··· EXTRACTED RECORDS ···
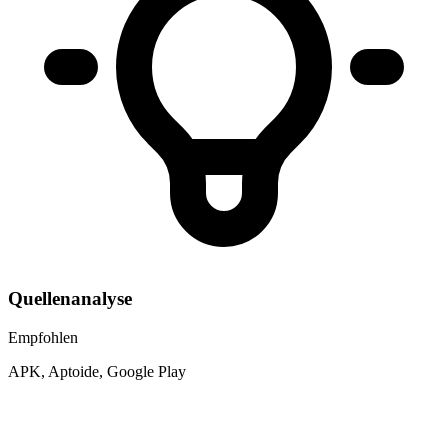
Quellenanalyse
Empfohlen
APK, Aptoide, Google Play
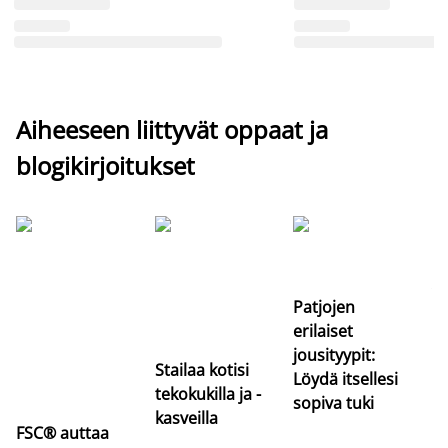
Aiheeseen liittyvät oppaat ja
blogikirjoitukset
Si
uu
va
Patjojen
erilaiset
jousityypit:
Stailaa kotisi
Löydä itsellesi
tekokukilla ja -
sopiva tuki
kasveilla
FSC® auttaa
···
··· EXTRACTED RECORDS ···
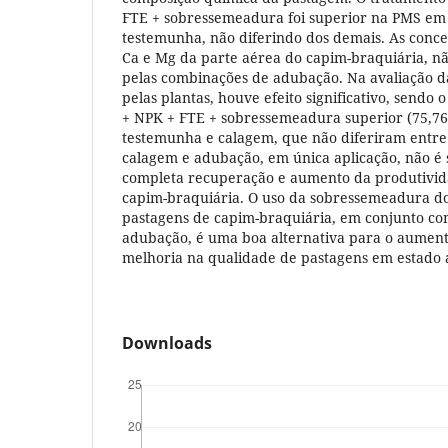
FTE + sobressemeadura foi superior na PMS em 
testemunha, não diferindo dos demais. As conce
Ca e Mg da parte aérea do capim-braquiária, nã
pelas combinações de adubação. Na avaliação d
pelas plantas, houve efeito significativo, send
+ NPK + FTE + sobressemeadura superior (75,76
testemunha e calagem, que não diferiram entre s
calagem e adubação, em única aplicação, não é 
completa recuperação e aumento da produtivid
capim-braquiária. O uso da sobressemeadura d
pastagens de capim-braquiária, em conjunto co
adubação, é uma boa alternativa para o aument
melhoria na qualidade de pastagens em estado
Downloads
···
··· EXTRACTED RECORDS ···
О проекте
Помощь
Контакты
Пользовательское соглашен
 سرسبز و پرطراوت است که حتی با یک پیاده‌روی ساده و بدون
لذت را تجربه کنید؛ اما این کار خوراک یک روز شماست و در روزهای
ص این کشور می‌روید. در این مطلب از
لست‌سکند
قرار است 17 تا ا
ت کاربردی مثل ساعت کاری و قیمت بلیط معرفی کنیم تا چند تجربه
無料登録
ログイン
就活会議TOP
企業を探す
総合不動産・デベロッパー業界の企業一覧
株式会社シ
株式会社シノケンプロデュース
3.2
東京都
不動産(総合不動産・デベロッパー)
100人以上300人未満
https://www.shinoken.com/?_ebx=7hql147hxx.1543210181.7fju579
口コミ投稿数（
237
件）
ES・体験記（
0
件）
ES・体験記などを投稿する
···
● **TASK DETAILS**:
Identify every line above that includes the word "superior", and show those lines.

● **SOLUTION**:
FTE + sobressemeadura foi superior na PMS em 
+ NPK + FTE + sobressemeadura superior (75,76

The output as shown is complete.